February 22, 2015

Sarita Gupta

Guestworkers Who Exposed Forced Labor Win $14 Million in Damages From Employer

On February 18, 2015, a federal jury awarded $14 million in damages to five guestworkers from India who, along with the National Guestworker Alliance, launched a nationwide campaign in 2008 to expose forced labor along the Gulf Coast and press for critical reforms of the U.S. guestworker program.

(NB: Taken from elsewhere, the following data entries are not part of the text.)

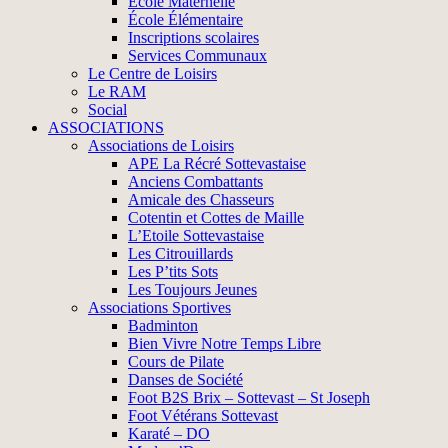
École Maternelle
École Élémentaire
Inscriptions scolaires
Services Communaux
Le Centre de Loisirs
Le RAM
Social
ASSOCIATIONS
Associations de Loisirs
APE La Récré Sottevastaise
Anciens Combattants
Amicale des Chasseurs
Cotentin et Cottes de Maille
L’Etoile Sottevastaise
Les Citrouillards
Les P’tits Sots
Les Toujours Jeunes
Associations Sportives
Badminton
Bien Vivre Notre Temps Libre
Cours de Pilate
Danses de Société
Foot B2S Brix – Sottevast – St Joseph
Foot Vétérans Sottevast
Karaté – DO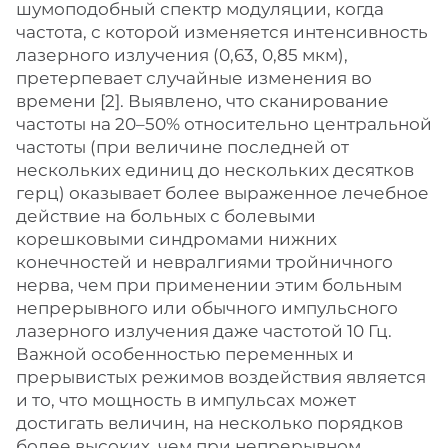
шумоподобный спектр модуляции, когда
частота, с которой изменяется интенсивность
лазерного излучения (0,63, 0,85 мкм),
претерпевает случайные изменения во
времени [2]. Выявлено, что сканирование
частоты на 20–50% относительно центральной
частоты (при величине последней от
нескольких единиц до нескольких десятков
герц) оказывает более выраженное лечебное
действие на больных с болевыми
корешковыми синдромами нижних
конечностей и невралгиями тройничного
нерва, чем при применении этим больным
непрерывного или обычного импульсного
лазерного излучения даже частотой 10 Гц.
Важной особенностью переменных и
прерывистых режимов воздействия является
и то, что мощность в импульсах может
достигать величин, на несколько порядков
более высоких, чем при непрерывном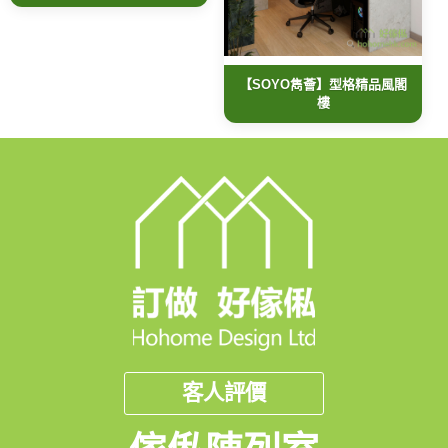
【SOYO雋薈】型格精品風閣
樓
客人評價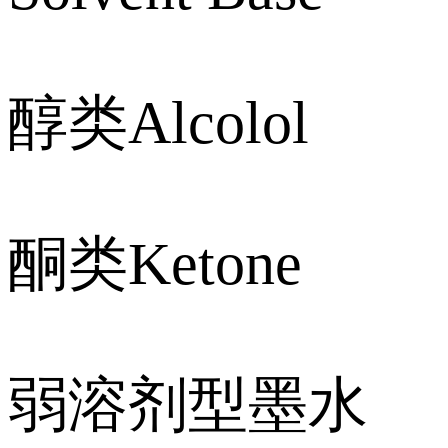
醇类Alcolol
酮类Ketone
弱溶剂型墨水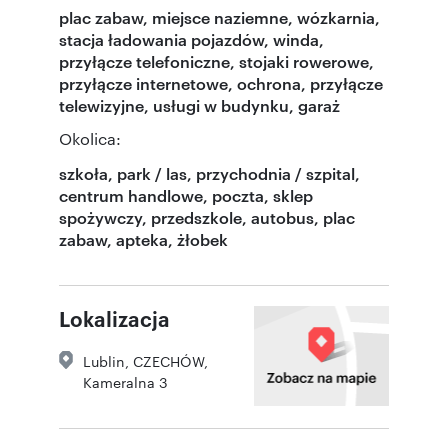
plac zabaw, miejsce naziemne, wózkarnia,
stacja ładowania pojazdów, winda,
przyłącze telefoniczne, stojaki rowerowe,
przyłącze internetowe, ochrona, przyłącze
telewizyjne, usługi w budynku, garaż
Okolica:
szkoła, park / las, przychodnia / szpital,
centrum handlowe, poczta, sklep
spożywczy, przedszkole, autobus, plac
zabaw, apteka, żłobek
Lokalizacja
Lublin
,
CZECHÓW
,
Kameralna 3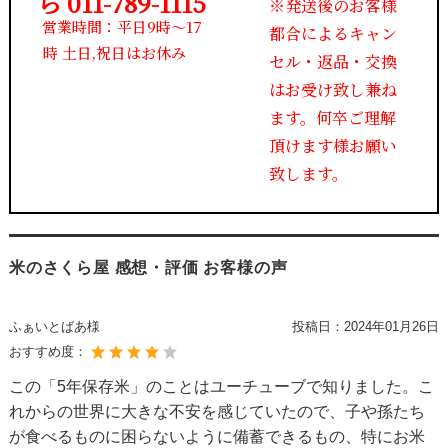
ら 011-789-1115
※発送後のお客様
営業時間：平日9時～17
都合によるキャン
時 土日,祝日はお休み
セル・返品・交換
はお受け致し兼ね
ます。何卒ご理解
頂けます様お願い
致します。
米のさくら屋 感想・評価 お客様の声
ふぁいとばあ様
投稿日：
2024年01月26日
おすすめ度：
この「5年保存米」のことはユーチューブで知りました。こ
れからの世界に大きな不安を感じていたので、子や孫たち
が食べるものに困らないように備蓄できるもの、特にお米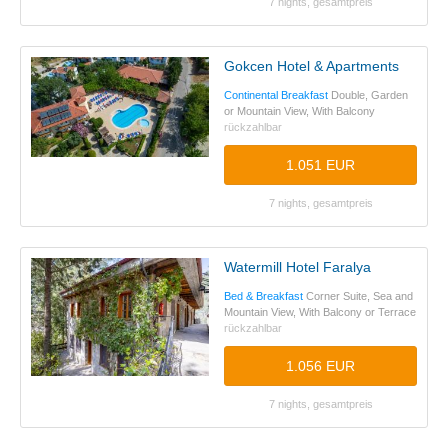
7 nights, gesamtpreis
Gokcen Hotel & Apartments
Continental Breakfast
Double, Garden
or Mountain View, With Balcony
rückzahlbar
1.051 EUR
7 nights, gesamtpreis
Watermill Hotel Faralya
Bed & Breakfast
Corner Suite, Sea and
Mountain View, With Balcony or Terrace
rückzahlbar
1.056 EUR
7 nights, gesamtpreis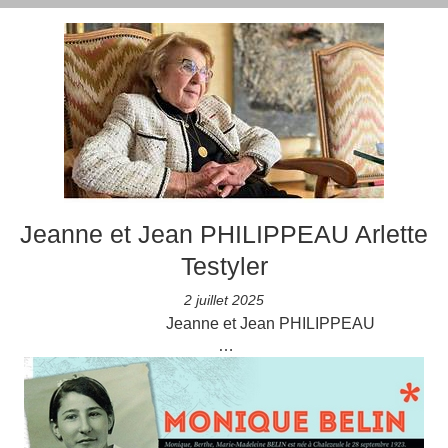
Jeanne et Jean PHILIPPEAU Arlette
Testyler
2 juillet 2025
Jeanne et Jean PHILIPPEAU
…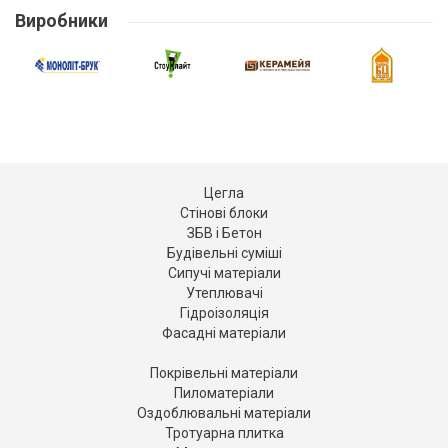
Виробники
Цегла
Стінові блоки
ЗБВ і Бетон
Будівельні суміші
Сипучі матеріали
Утеплювачі
Гідроізоляція
Фасадні матеріали
Покрівельні матеріали
Пиломатеріали
Оздоблювальні матеріали
Тротуарна плитка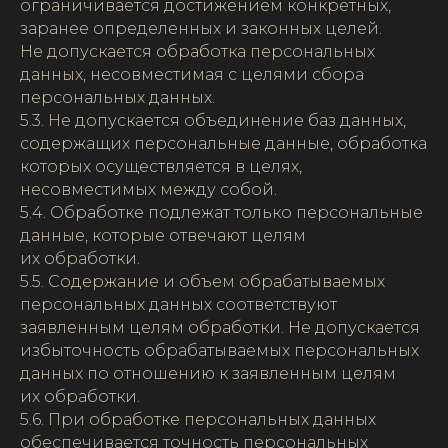
ограничивается достижением конкретных,
заранее определенных и законных целей.
Не допускается обработка персональных
данных, несовместимая с целями сбора
персональных данных.
5.3. Не допускается объединение баз данных,
содержащих персональные данные, обработка
которых осуществляется в целях,
несовместимых между собой.
5.4. Обработке подлежат только персональные
данные, которые отвечают целям
их обработки.
5.5. Содержание и объем обрабатываемых
персональных данных соответствуют
заявленным целям обработки. Не допускается
избыточность обрабатываемых персональных
данных по отношению к заявленным целям
их обработки.
5.6. При обработке персональных данных
обеспечивается точность персональных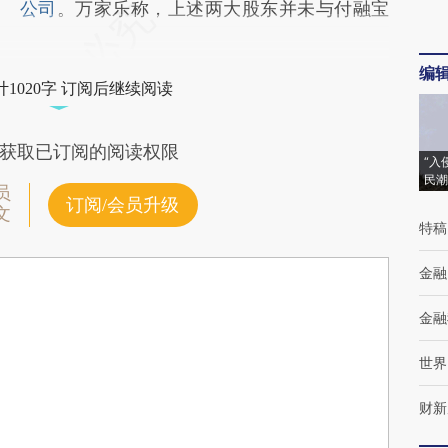
公司
。万家乐称，上述两大股东并未与付融宝
编
1020字 订阅后继续阅读
获取已订阅的阅读权限
“入
民潮
员
订阅/会员升级
文
特稿
金融
金融
世界
财新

Back in late 2006, more than 500 Indian welders and pipefitters mortgaged their futures for an American dream, paying up to $20,000 apiece to corrupt U.S. and Indian recruiters for false promises of green cards and permanent residency. Instead they received 10-month H-2B guestworker visas to work under slave-like conditions for Mississippi-based marine construction company Signal International. Signal forced them to live in overcrowded labor camps, charged them $1,050 a month for rent, and regularly threatened them with deportation.

After workers began to organize in March 2007 with the National Guestworker Alliance, Signal sent armed guards to seize the organizers, saying they would be deported the next day. Signal released the organizers but fired them. Then a year later, more than 100 of the workers walked off their jobs in Texas and Mississippi and filed complaints about their trafficking with the U.S. Department of Justice.

This protest launched the whistleblowers historic campaign to win protections from the U.S. government, to prosecute Signal International and coercive recruiters, and demand rights for all guestworkers. Jobs With Justice and our network of coalitions joined the guestworkers in their courageous fight for dignity, initially helping set up their civil rights pilgrimage when they embarked on a walk from New Orleans to Washington, D.C. Along with the National Guestworker Alliance, we amassed critical attention for these brave workers and their bold campaign to push the Department of Justice to investigate their case of human trafficking as well as and expanded the base of support from the labor and civil rights movement, members of Congress, faith leaders, and human trafficking advocates. As part of their campaign, they engaged in a month-long hunger strike and used other tactics to call attention to the abuses of the guestworker program, eventually becoming the first H-2B guestworkers to testify before Congress.

“If any further vindication was needed,” commented Jennifer Rosenbaum, legal director for the National Guestworker Alliance, “The jury found Signal and its agents guilty of a shocking list of violations: labor trafficking, fraud, racketeering, and discrimination, based on the Trafficking Victims Protection Reauthorization Act, Racketeer Influenced and Corrupt Organizations Act, and Ku Klux Klan Act.”

These abuses had the effect of silencing former Signal guestworker and lawsuit plaintiff Andrews Issac Padavettiyil. In his testimony before the jury where he finally opened up about the exploitation he faced, he shared his reasons for doing so:

“I have not told anything to any other person about all of the difficulties that I had. In the future, I don’t want anybody to go through these same problems.”

While many of the Signal workers have indeed been vindicated, there are still abusive U.S. employers and underhanded recruiters trapping thousands of other guestworkers into forced labor, subjecting them to employer threats of firing and deportation in retaliation for organizing. Guestworkers and their advocates must continue to press forward for reforming the U.S. guestworker program to better protect workers.

Saket Soni, executive director of the National Guestworkers Alliance, deftly warns policymakers considering proposals to expand guestworker programs, “We need to remember that what happened at Signal International wasn’t an exception but an extreme example of the rule.”